*Data shown:*
+--
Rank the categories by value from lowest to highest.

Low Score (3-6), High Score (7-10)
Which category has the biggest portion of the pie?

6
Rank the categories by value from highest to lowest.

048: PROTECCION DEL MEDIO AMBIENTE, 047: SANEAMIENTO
+--
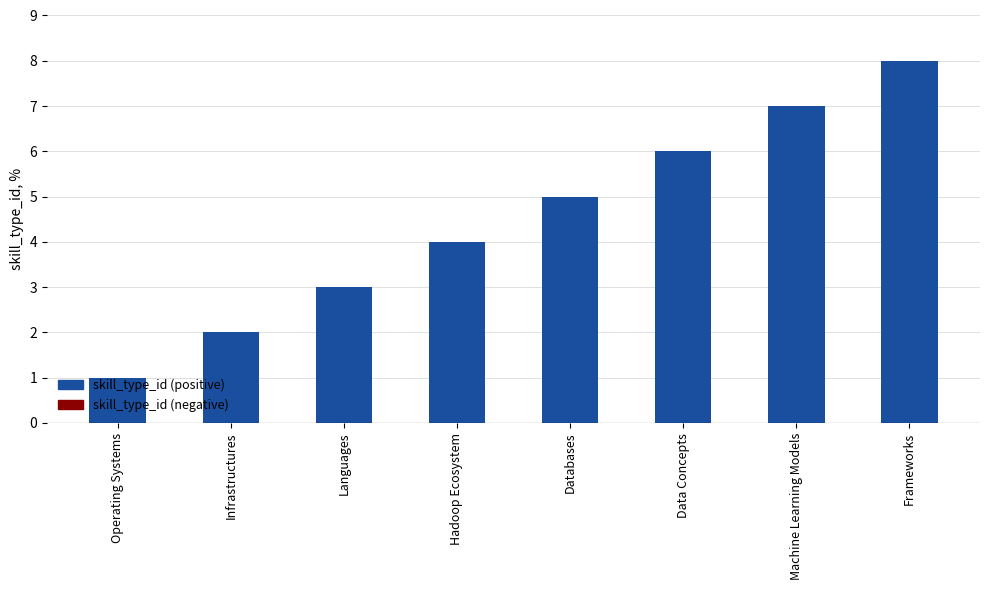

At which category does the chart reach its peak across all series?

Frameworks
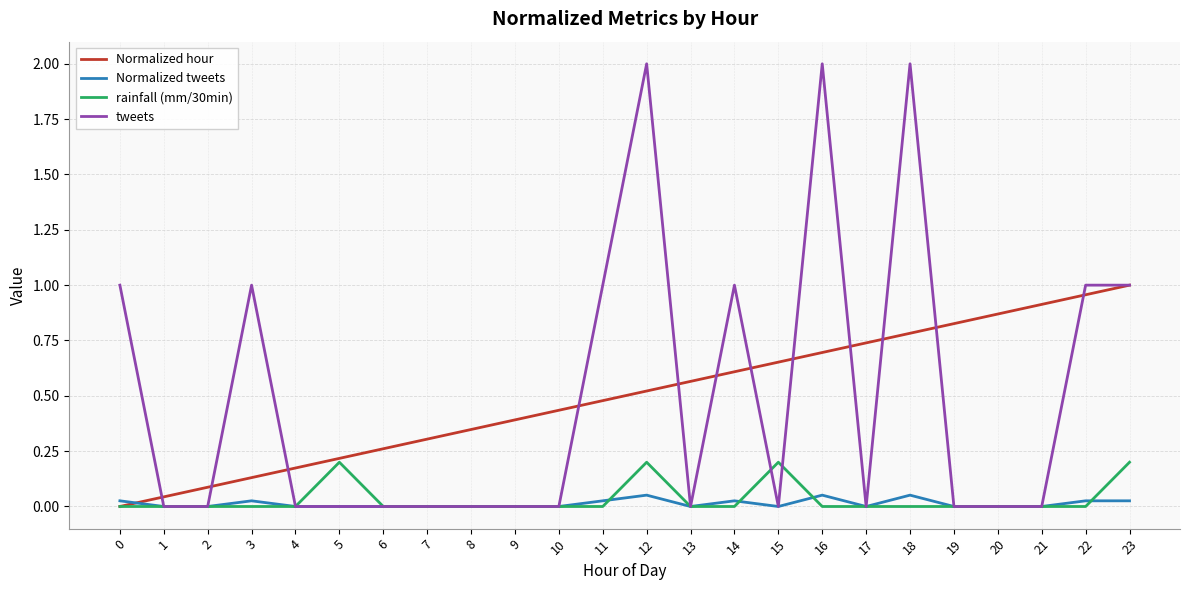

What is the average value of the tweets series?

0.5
+--
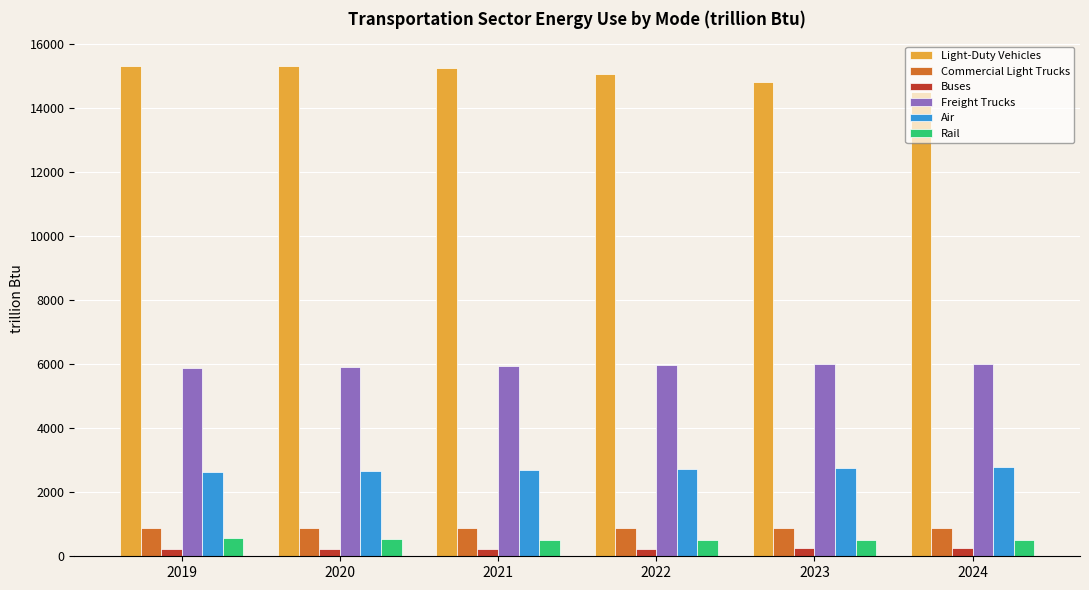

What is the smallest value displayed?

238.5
+--
*Task statement:*
Can you repeat, word for word, the records from the line containing "Low Score (3-6), High Score (7-10)" through the line containing "Rank the categories by value from highest", including both of those lines?

*Result:*
Low Score (3-6), High Score (7-10)
Which category has the biggest portion of the pie?

6
Rank the categories by value from highest to lowest.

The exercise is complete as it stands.